As part of this issue we should try to leverage the R&D done in that analysis repository, though it may turn out that the tools used there aren't a perfect fit for our ETL.

slifty commented 2 years ago

Did some digging, here are the results so far.

The Situation

The prototype we created so far uses the Nominatum API, which is ultimately powered by Open Street Maps. This is fine, but they have a usage policy which makes it fairly clear that they don't really want full blown ETL pipelines built against it.

That said our data volume is on the lower end of things (e.g. thousands of addresses rather than millions). This means it might be possible for us to use the OSM Nominatum API while staying in the spirit of their terms, but it would would require a bit of engineering (in particular: caching and the ability to handle unexpected application of rate limits for larger batches).

The Nominatum API also might dramatically slow the ETL pipeline -- their spec says they want no more than 1 request per second (though later it does say small batch jobs are OK as well).

Some Options

1: Use the OSM Nominatum API

Using the existing API, as the prototype does, can be done. There is a bit of overhead associated with being a good FOSS citizen (and of course we risk them shutting down our requests if we don't follow their rules).
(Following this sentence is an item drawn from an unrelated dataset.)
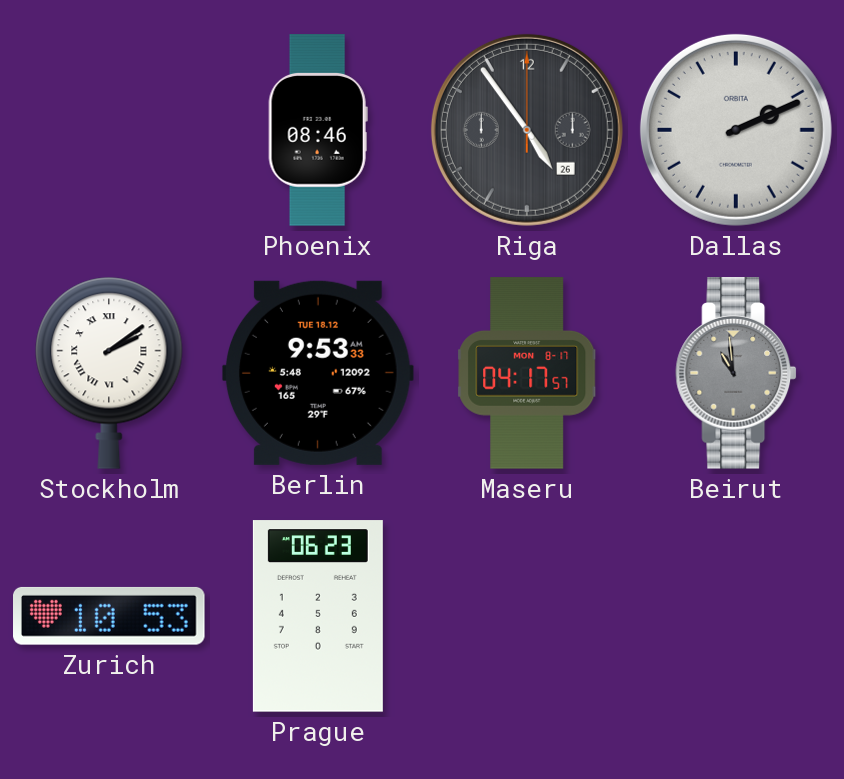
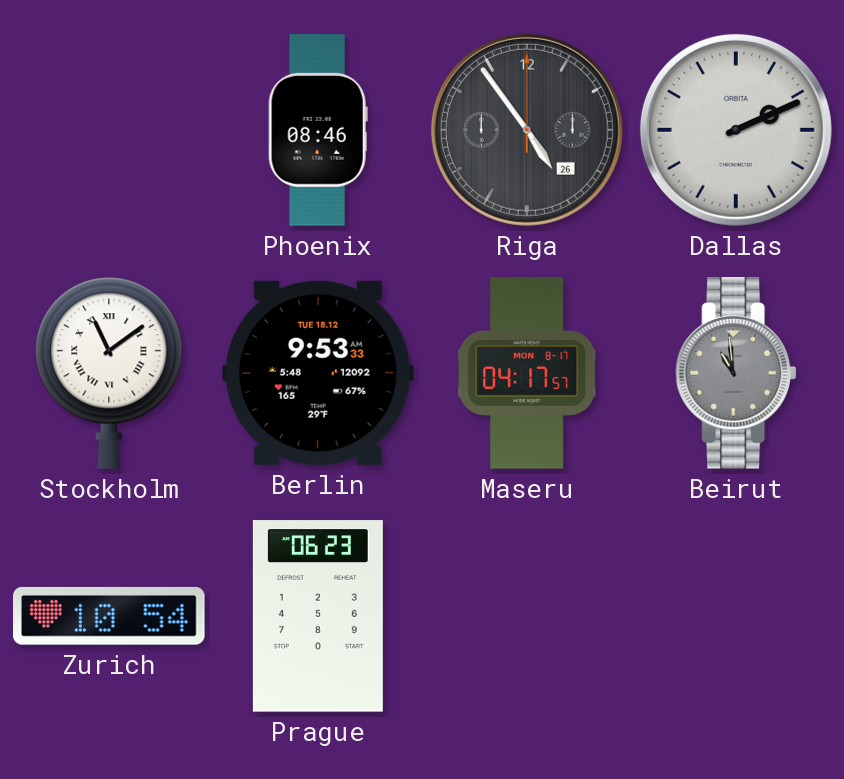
Stockholm: 2:09 -> 11:09
Zurich: 10:53 -> 10:54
Specifically, we would want to:

  1. Figure out a way to cache geocoded data -- possibly treating geocoding as a preprocessing step that is only run once on a given column and then written back to the original data file and ultimately committed back to the SVN repo.
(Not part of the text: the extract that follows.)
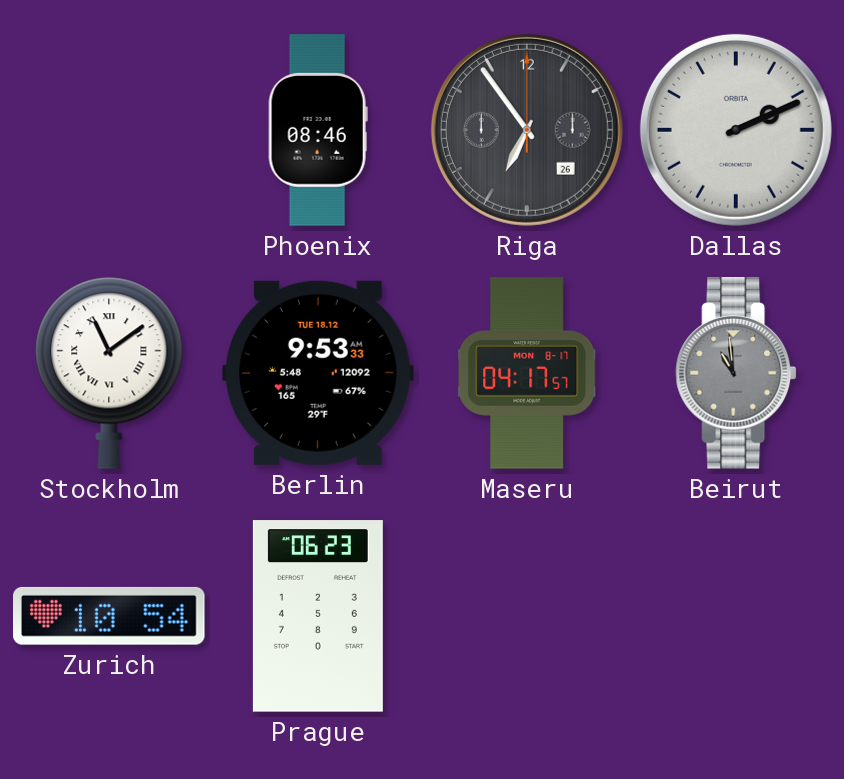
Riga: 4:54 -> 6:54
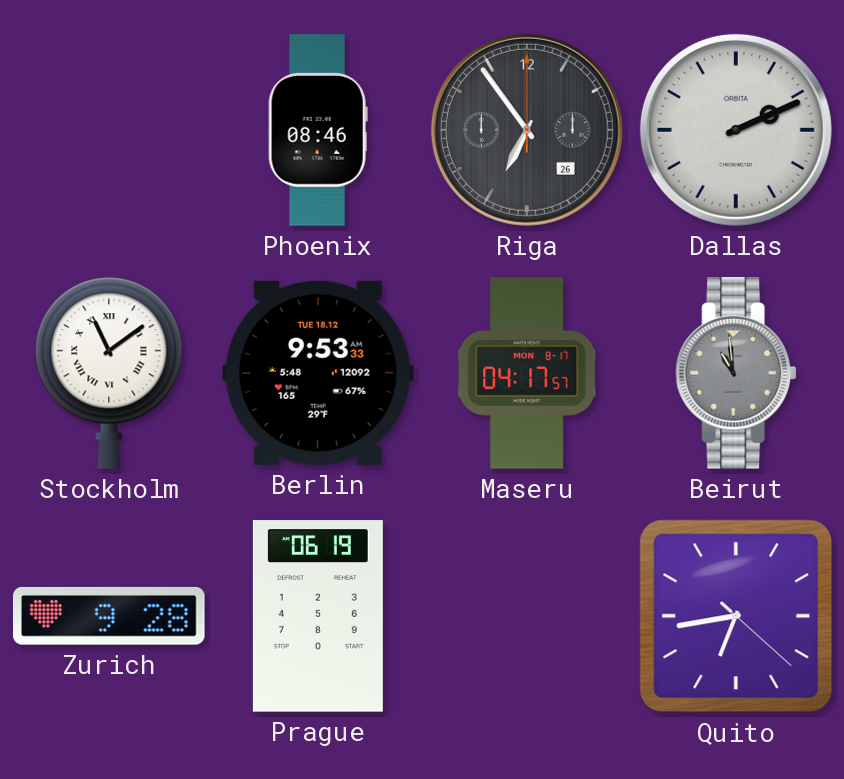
Zurich: 10:54 -> 9:28
Prague: 06:23 -> 06:19
Quito: none -> 6:43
  2. Make sure that ETL does not run multiple addresses through the API at once, meaning we only submit one request at a time.

  3. Ensure that we never have infrastructure where we're running multiple batched addresses at one time (I don't think this will be a problem, but it's still a policy with long term technical implications)

2: Self host the Nominatum API

This can be done! It is a big undertaking and we won't want to do it, but just in case somehow that changes, the instructions are here.

3: Use a paid API

There are a few third party APIs some of which use Nominatum under the hood plus their own mix of spices / other FOSS tools.

Ideally we could use something that GeoPy supports out of the box, that way it's easy to swap out something truly FOSS (e.g. Nominatum) at any point in time.

slifty commented 2 years ago

Good news everyone -- It looks like OpenCage is supported by GeoPy.

I don't think the service itself is FOSS, though they do publish a lot of their code.

Importantly: switching geocode provider should be pretty darn simple thanks to GeoPy. Very importantly, the data is open, which is important too.